AWK
This article is about the programming language. For other meanings, see AWK.
awk is a programming language for processing and evaluating arbitrary text data, including CSV files. The associated interpreter is more like a compiler, because the program text is first compiled completely and then executed. awk was primarily designed as a report generator and was one of the first tools to appear in version 3 of Unix. You can think of awk as a further development or addition to the stream editor sed; they share certain syntactic elements such as regular expressions. Unlike sed, however, awk provides C-like structures (if .. then .. else, various loops, C formats ...) that allow a much easier program construction.

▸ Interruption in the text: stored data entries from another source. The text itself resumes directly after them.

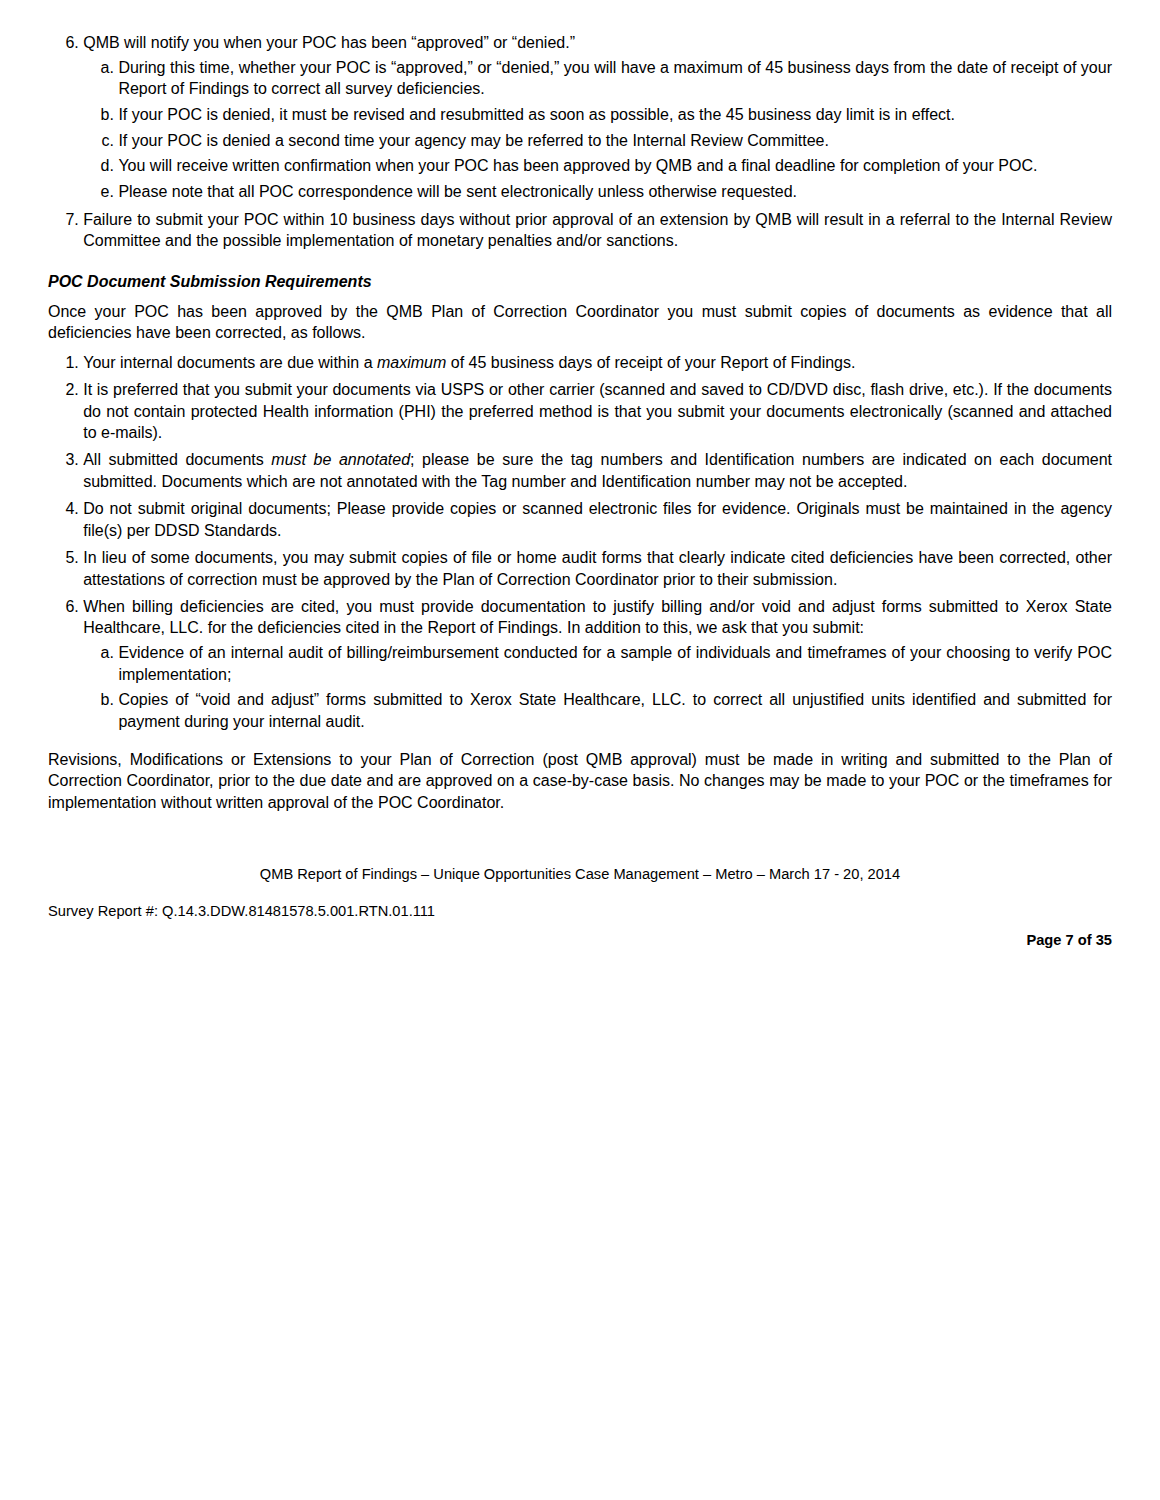QMB will notify you when your POC has been “approved” or “denied.”
During this time, whether your POC is “approved,” or “denied,” you will have a maximum of 45 business days from the date of receipt of your Report of Findings to correct all survey deficiencies.
If your POC is denied, it must be revised and resubmitted as soon as possible, as the 45 business day limit is in effect.
If your POC is denied a second time your agency may be referred to the Internal Review Committee.
You will receive written confirmation when your POC has been approved by QMB and a final deadline for completion of your POC.
Please note that all POC correspondence will be sent electronically unless otherwise requested.
Failure to submit your POC within 10 business days without prior approval of an extension by QMB will result in a referral to the Internal Review Committee and the possible implementation of monetary penalties and/or sanctions.
POC Document Submission Requirements
Once your POC has been approved by the QMB Plan of Correction Coordinator you must submit copies of documents as evidence that all deficiencies have been corrected, as follows.
Your internal documents are due within a maximum of 45 business days of receipt of your Report of Findings.
It is preferred that you submit your documents via USPS or other carrier (scanned and saved to CD/DVD disc, flash drive, etc.). If the documents do not contain protected Health information (PHI) the preferred method is that you submit your documents electronically (scanned and attached to e-mails).
All submitted documents must be annotated; please be sure the tag numbers and Identification numbers are indicated on each document submitted. Documents which are not annotated with the Tag number and Identification number may not be accepted.
Do not submit original documents; Please provide copies or scanned electronic files for evidence. Originals must be maintained in the agency file(s) per DDSD Standards.
In lieu of some documents, you may submit copies of file or home audit forms that clearly indicate cited deficiencies have been corrected, other attestations of correction must be approved by the Plan of Correction Coordinator prior to their submission.
When billing deficiencies are cited, you must provide documentation to justify billing and/or void and adjust forms submitted to Xerox State Healthcare, LLC. for the deficiencies cited in the Report of Findings. In addition to this, we ask that you submit:
Evidence of an internal audit of billing/reimbursement conducted for a sample of individuals and timeframes of your choosing to verify POC implementation;
Copies of “void and adjust” forms submitted to Xerox State Healthcare, LLC. to correct all unjustified units identified and submitted for payment during your internal audit.
Revisions, Modifications or Extensions to your Plan of Correction (post QMB approval) must be made in writing and submitted to the Plan of Correction Coordinator, prior to the due date and are approved on a case-by-case basis. No changes may be made to your POC or the timeframes for implementation without written approval of the POC Coordinator.
QMB Report of Findings – Unique Opportunities Case Management – Metro – March 17 - 20, 2014
Survey Report #: Q.14.3.DDW.81481578.5.001.RTN.01.111
Page 7 of 35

In the minimal application, awk is used in shell scripts to compose filenames as filters, for example. With more detailed programs it is possible to edit, transform or evaluate text files. In addition to the usual string functions, basic mathematical functions are also available. The name "awk" is composed of the first letters of the last names of its three authors Alfred V. Aho, Peter J. Weinberger and Brian W. Kernighan.
A version of awk can be found in almost every unix-like system today and is often pre-installed. However, a comparable program is also available for almost all other operating systems.

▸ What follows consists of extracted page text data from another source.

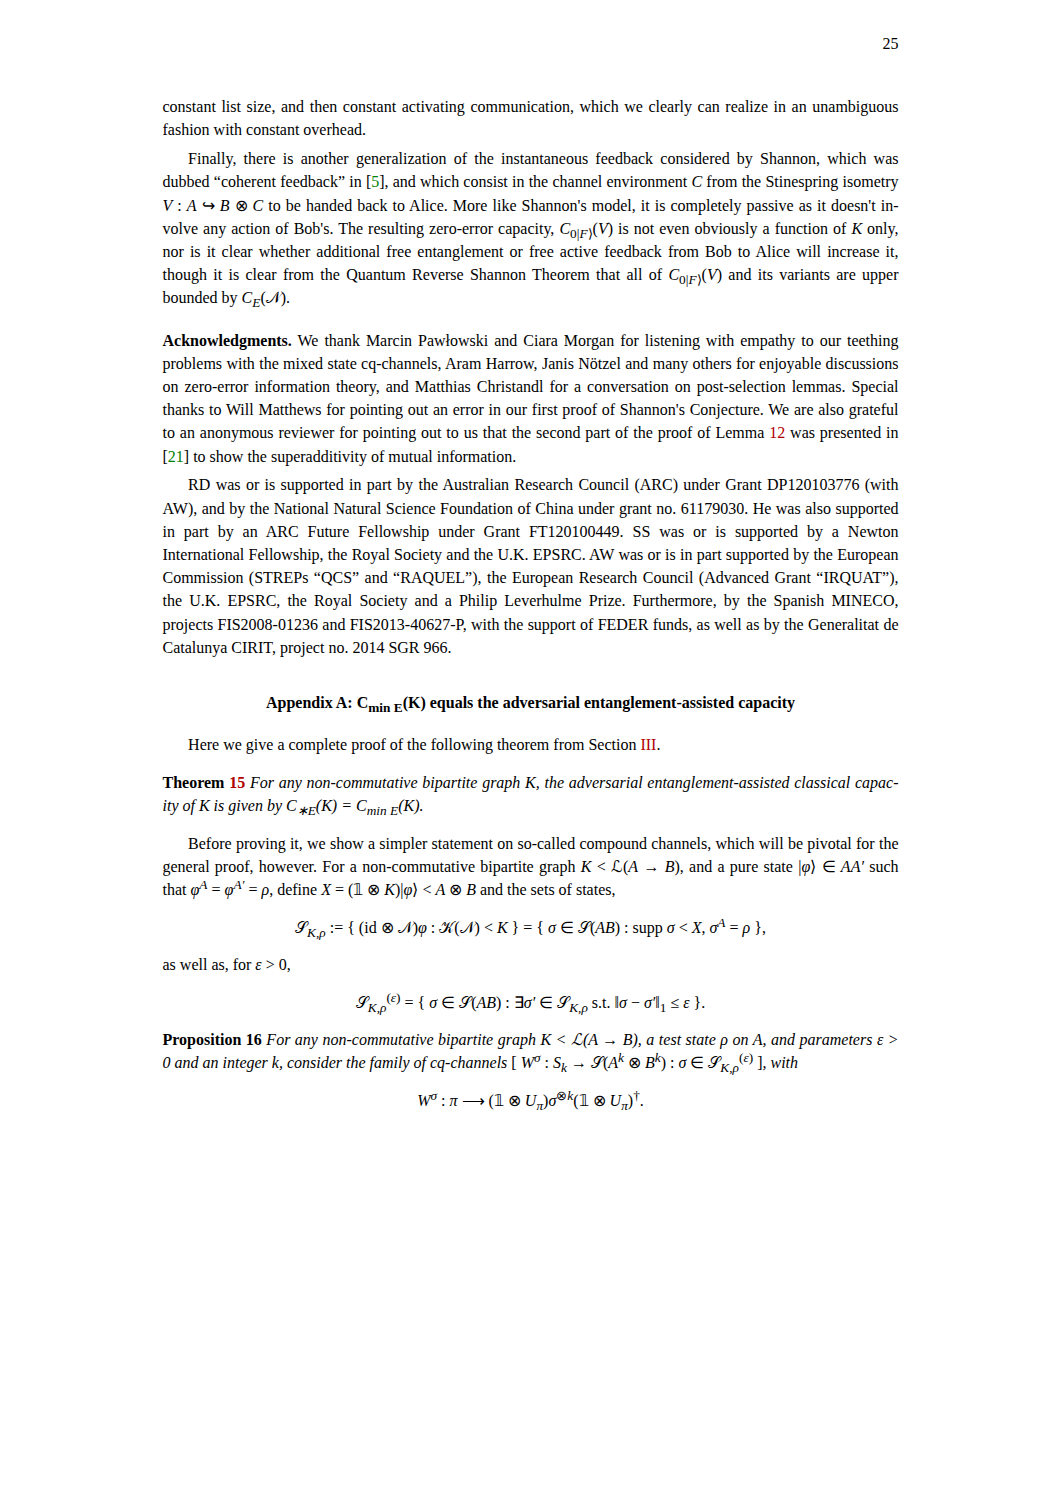25
constant list size, and then constant activating communication, which we clearly can realize in an unambiguous fashion with constant overhead.
Finally, there is another generalization of the instantaneous feedback considered by Shannon, which was dubbed “coherent feedback” in [5], and which consist in the channel environment C from the Stinespring isometry V : A ↪ B ⊗ C to be handed back to Alice. More like Shannon's model, it is completely passive as it doesn't involve any action of Bob's. The resulting zero-error capacity, C0|F⟩(V) is not even obviously a function of K only, nor is it clear whether additional free entanglement or free active feedback from Bob to Alice will increase it, though it is clear from the Quantum Reverse Shannon Theorem that all of C0|F⟩(V) and its variants are upper bounded by CE(𝒩).
Acknowledgments. We thank Marcin Pawłowski and Ciara Morgan for listening with empathy to our teething problems with the mixed state cq-channels, Aram Harrow, Janis Nötzel and many others for enjoyable discussions on zero-error information theory, and Matthias Christandl for a conversation on post-selection lemmas. Special thanks to Will Matthews for pointing out an error in our first proof of Shannon's Conjecture. We are also grateful to an anonymous reviewer for pointing out to us that the second part of the proof of Lemma 12 was presented in [21] to show the superadditivity of mutual information.
RD was or is supported in part by the Australian Research Council (ARC) under Grant DP120103776 (with AW), and by the National Natural Science Foundation of China under grant no. 61179030. He was also supported in part by an ARC Future Fellowship under Grant FT120100449. SS was or is supported by a Newton International Fellowship, the Royal Society and the U.K. EPSRC. AW was or is in part supported by the European Commission (STREPs “QCS” and “RAQUEL”), the European Research Council (Advanced Grant “IRQUAT”), the U.K. EPSRC, the Royal Society and a Philip Leverhulme Prize. Furthermore, by the Spanish MINECO, projects FIS2008-01236 and FIS2013-40627-P, with the support of FEDER funds, as well as by the Generalitat de Catalunya CIRIT, project no. 2014 SGR 966.
Appendix A: Cmin E(K) equals the adversarial entanglement-assisted capacity
Here we give a complete proof of the following theorem from Section III.
Theorem 15 For any non-commutative bipartite graph K, the adversarial entanglement-assisted classical capacity of K is given by C∗E(K) = Cmin E(K).
Before proving it, we show a simpler statement on so-called compound channels, which will be pivotal for the general proof, however. For a non-commutative bipartite graph K < ℒ(A → B), and a pure state |φ⟩ ∈ AA′ such that φA = φA′ = ρ, define X = (𝟙 ⊗ K)|φ⟩ < A ⊗ B and the sets of states,
𝒮K,ρ := { (id ⊗ 𝒩)φ : 𝒦(𝒩) < K } = { σ ∈ 𝒮(AB) : supp σ < X, σA = ρ },
as well as, for ε > 0,
𝒮K,ρ(ε) = { σ ∈ 𝒮(AB) : ∃σ′ ∈ 𝒮K,ρ s.t. ‖σ − σ′‖1 ≤ ε }.
Proposition 16 For any non-commutative bipartite graph K < ℒ(A → B), a test state ρ on A, and parameters ε > 0 and an integer k, consider the family of cq-channels [ Wσ : Sk → 𝒮(Ak ⊗ Bk) : σ ∈ 𝒮K,ρ(ε) ], with
Wσ : π ⟶ (𝟙 ⊗ Uπ)σ⊗k(𝟙 ⊗ Uπ)†.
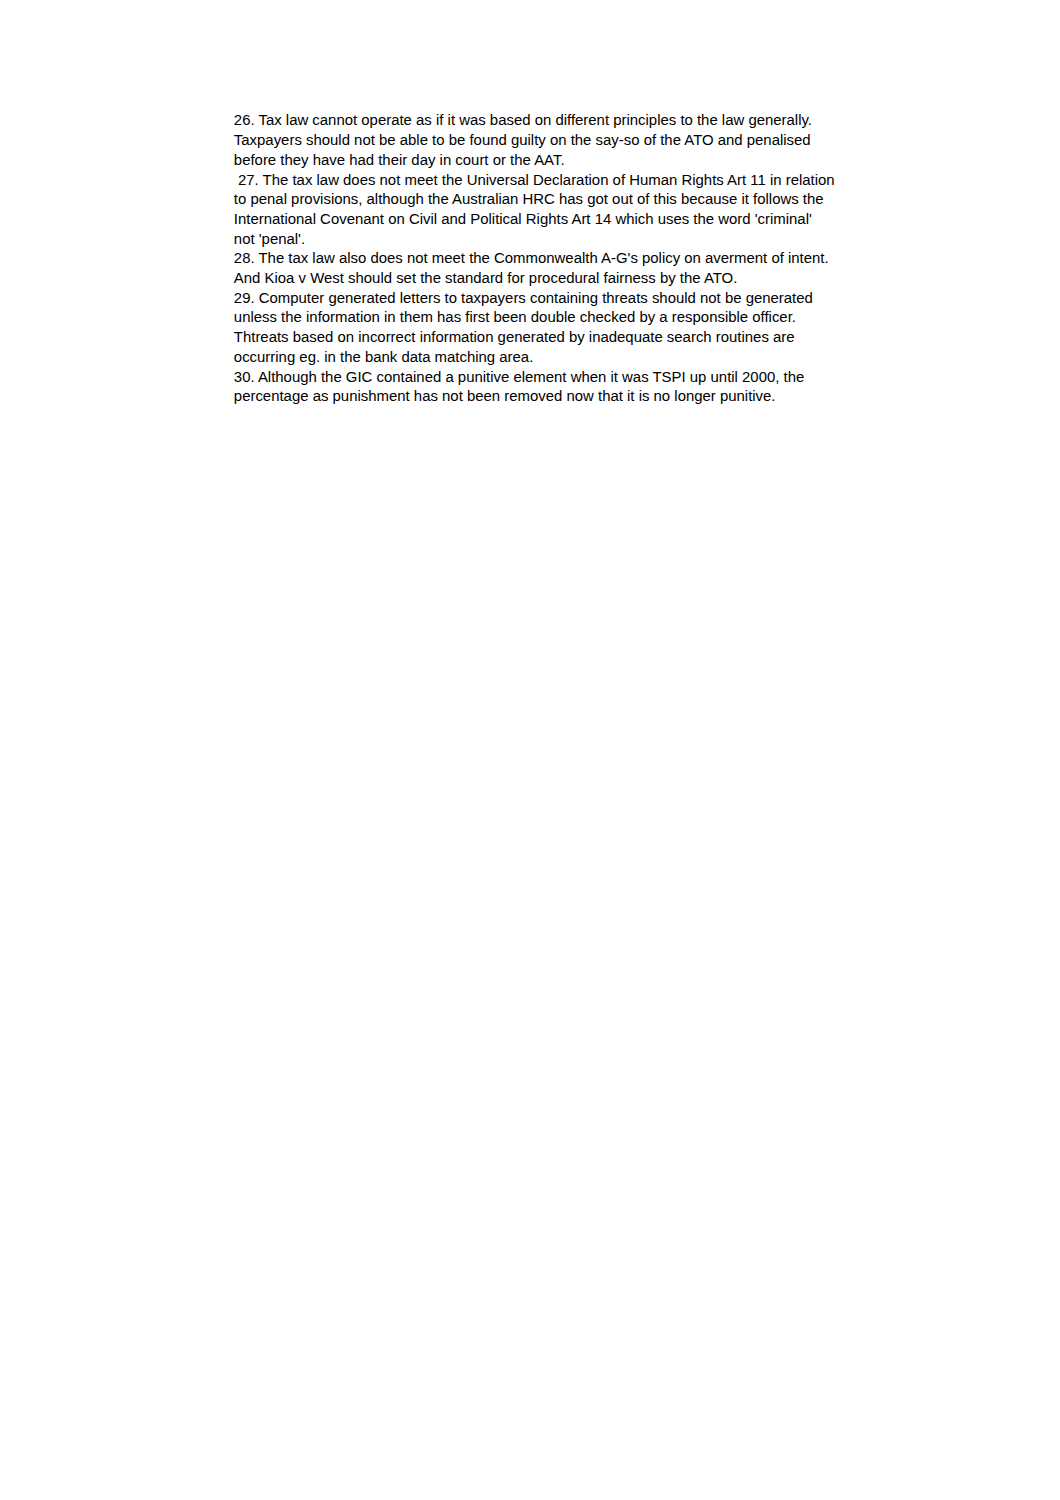26. Tax law cannot operate as if it was based on different principles to the law generally. Taxpayers should not be able to be found guilty on the say-so of the ATO and penalised before they have had their day in court or the AAT.
27. The tax law does not meet the Universal Declaration of Human Rights Art 11 in relation to penal provisions, although the Australian HRC has got out of this because it follows the International Covenant on Civil and Political Rights Art 14 which uses the word 'criminal' not 'penal'.
28. The tax law also does not meet the Commonwealth A-G's policy on averment of intent. And Kioa v West should set the standard for procedural fairness by the ATO.
29. Computer generated letters to taxpayers containing threats should not be generated unless the information in them has first been double checked by a responsible officer. Thtreats based on incorrect information generated by inadequate search routines are occurring eg. in the bank data matching area.
30. Although the GIC contained a punitive element when it was TSPI up until 2000, the percentage as punishment has not been removed now that it is no longer punitive.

The language works almost exclusively with the data type string. In addition, associative arrays (i.e. arrays indexed with strings, also called hashes) and regular expressions are fundamental components of the language.
The power, compactness, but also the limitations of the awk and sed scripts inspired Larry Wall to develop the Perl language.
Structure of a program
The typical execution of an awk program consists of performing operations - such as substitutions - on an input text. To do this, the text is read in line by line and split into fields using a chosen separator - usually a series of spaces and/or tab characters. Afterwards, the awk statements are applied to the respective line.
awk statements have the following structure:
For the line read in, it is determined whether it satisfies the condition (often a regular expression). If the condition is met, the code is executed within the statement block enclosed by curly braces. Deviating from this, a statement can also consist of only one action
or only from a condition
exist. If the condition is missing, the action is executed for each line. If the action is missing, the writing of the entire line is executed as the default action, provided that the condition is fulfilled.
Variables and functions
The user can define variables within statement blocks by referencing, an explicit declaration is not necessary. The scope of the variables is global. An exception here are function arguments, whose validity is restricted to the function defining them.
Functions can be defined at any position, the declaration does not have to be made before the first use. If scalars are involved, function arguments are passed as value parameters, otherwise as reference parameters. The arguments when calling a function do not have to match the function definition, excess arguments are treated as local variables, omitted arguments are given the special value uninitialized - numerically zero and as a string the value of the empty string.
Functions and variables of all kinds use the same namespace, so identical naming leads to undefined behavior.
In addition to user-defined variables and functions, standard variables and standard functions are also available, for example the variables $0 for the
entire line, $1
, $2
... for the i-th field of the line and FS (
from field separator) for the field separator, as well as the functions gsub(), split() and match().